EXERCISE: Please reproduce each line of the data below as it stands.

INFORMATION:

▬▬▬▬▬▬

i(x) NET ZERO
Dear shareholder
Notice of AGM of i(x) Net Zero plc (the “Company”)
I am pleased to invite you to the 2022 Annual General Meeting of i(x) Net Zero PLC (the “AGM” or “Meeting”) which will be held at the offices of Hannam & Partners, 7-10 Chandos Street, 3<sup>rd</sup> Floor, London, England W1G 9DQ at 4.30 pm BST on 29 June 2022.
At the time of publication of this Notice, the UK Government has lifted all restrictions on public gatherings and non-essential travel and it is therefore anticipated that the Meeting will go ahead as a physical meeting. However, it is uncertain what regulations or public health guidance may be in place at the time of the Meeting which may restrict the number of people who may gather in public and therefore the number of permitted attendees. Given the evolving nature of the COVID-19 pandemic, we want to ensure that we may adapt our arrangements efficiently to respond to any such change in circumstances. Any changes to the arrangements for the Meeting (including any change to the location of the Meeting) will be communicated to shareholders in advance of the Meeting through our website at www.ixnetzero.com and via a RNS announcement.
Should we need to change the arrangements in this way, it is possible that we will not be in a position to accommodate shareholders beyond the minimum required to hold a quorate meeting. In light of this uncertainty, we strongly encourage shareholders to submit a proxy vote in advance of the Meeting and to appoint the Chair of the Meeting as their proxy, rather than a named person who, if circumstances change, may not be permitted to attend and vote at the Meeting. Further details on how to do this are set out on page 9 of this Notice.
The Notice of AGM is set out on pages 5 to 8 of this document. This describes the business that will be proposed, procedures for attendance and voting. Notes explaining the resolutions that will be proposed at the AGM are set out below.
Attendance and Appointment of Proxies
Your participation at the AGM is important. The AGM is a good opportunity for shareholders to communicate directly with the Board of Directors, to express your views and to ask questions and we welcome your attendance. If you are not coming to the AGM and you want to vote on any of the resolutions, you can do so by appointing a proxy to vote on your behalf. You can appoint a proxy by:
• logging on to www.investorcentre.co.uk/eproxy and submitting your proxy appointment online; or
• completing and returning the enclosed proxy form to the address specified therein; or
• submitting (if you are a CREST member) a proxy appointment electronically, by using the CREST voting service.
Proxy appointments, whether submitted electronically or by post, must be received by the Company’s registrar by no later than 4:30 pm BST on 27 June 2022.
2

▬▬▬▬▬▬

RESULT OF THE EXERCISE:
i(x) NET ZERO
Dear shareholder
Notice of AGM of i(x) Net Zero plc (the “Company”)
I am pleased to invite you to the 2022 Annual General Meeting of i(x) Net Zero PLC (the “AGM” or “Meeting”) which will be held at the offices of Hannam & Partners, 7-10 Chandos Street, 3<sup>rd</sup> Floor, London, England W1G 9DQ at 4.30 pm BST on 29 June 2022.
At the time of publication of this Notice, the UK Government has lifted all restrictions on public gatherings and non-essential travel and it is therefore anticipated that the Meeting will go ahead as a physical meeting. However, it is uncertain what regulations or public health guidance may be in place at the time of the Meeting which may restrict the number of people who may gather in public and therefore the number of permitted attendees. Given the evolving nature of the COVID-19 pandemic, we want to ensure that we may adapt our arrangements efficiently to respond to any such change in circumstances. Any changes to the arrangements for the Meeting (including any change to the location of the Meeting) will be communicated to shareholders in advance of the Meeting through our website at www.ixnetzero.com and via a RNS announcement.
Should we need to change the arrangements in this way, it is possible that we will not be in a position to accommodate shareholders beyond the minimum required to hold a quorate meeting. In light of this uncertainty, we strongly encourage shareholders to submit a proxy vote in advance of the Meeting and to appoint the Chair of the Meeting as their proxy, rather than a named person who, if circumstances change, may not be permitted to attend and vote at the Meeting. Further details on how to do this are set out on page 9 of this Notice.
The Notice of AGM is set out on pages 5 to 8 of this document. This describes the business that will be proposed, procedures for attendance and voting. Notes explaining the resolutions that will be proposed at the AGM are set out below.
Attendance and Appointment of Proxies
Your participation at the AGM is important. The AGM is a good opportunity for shareholders to communicate directly with the Board of Directors, to express your views and to ask questions and we welcome your attendance. If you are not coming to the AGM and you want to vote on any of the resolutions, you can do so by appointing a proxy to vote on your behalf. You can appoint a proxy by:
• logging on to www.investorcentre.co.uk/eproxy and submitting your proxy appointment online; or
• completing and returning the enclosed proxy form to the address specified therein; or
• submitting (if you are a CREST member) a proxy appointment electronically, by using the CREST voting service.
Proxy appointments, whether submitted electronically or by post, must be received by the Company’s registrar by no later than 4:30 pm BST on 27 June 2022.
2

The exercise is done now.